#### TASK STATEMENT:
Only the lines from the line containing "Vastarannoistahankokaan" to the end of the entries should be repeated, exactly as they appear.

Records from a data collection:
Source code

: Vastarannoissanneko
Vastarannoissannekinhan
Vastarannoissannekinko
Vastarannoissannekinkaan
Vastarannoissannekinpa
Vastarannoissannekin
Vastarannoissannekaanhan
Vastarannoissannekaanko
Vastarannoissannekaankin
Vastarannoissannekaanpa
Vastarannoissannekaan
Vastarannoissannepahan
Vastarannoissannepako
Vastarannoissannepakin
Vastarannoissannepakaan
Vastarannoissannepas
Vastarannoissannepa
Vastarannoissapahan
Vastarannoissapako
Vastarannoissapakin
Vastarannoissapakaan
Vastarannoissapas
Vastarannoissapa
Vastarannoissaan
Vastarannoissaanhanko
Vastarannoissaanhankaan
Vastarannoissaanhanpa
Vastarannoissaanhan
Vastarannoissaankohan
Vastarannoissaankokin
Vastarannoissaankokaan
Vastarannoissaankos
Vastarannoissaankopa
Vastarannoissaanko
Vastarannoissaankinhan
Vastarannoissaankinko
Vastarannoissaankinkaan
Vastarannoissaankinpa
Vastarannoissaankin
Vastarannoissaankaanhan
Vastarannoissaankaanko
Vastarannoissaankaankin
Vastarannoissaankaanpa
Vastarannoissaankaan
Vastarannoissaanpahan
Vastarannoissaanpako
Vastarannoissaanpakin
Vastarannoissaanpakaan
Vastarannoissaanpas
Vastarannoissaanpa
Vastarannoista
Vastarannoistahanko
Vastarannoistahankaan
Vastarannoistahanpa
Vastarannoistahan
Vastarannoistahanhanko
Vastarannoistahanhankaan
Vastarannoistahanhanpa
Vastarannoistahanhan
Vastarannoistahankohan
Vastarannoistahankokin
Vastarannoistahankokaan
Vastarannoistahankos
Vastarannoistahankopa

#### ANSWER TO THIS TASK:
Vastarannoistahankokaan
Vastarannoistahankos
Vastarannoistahankopa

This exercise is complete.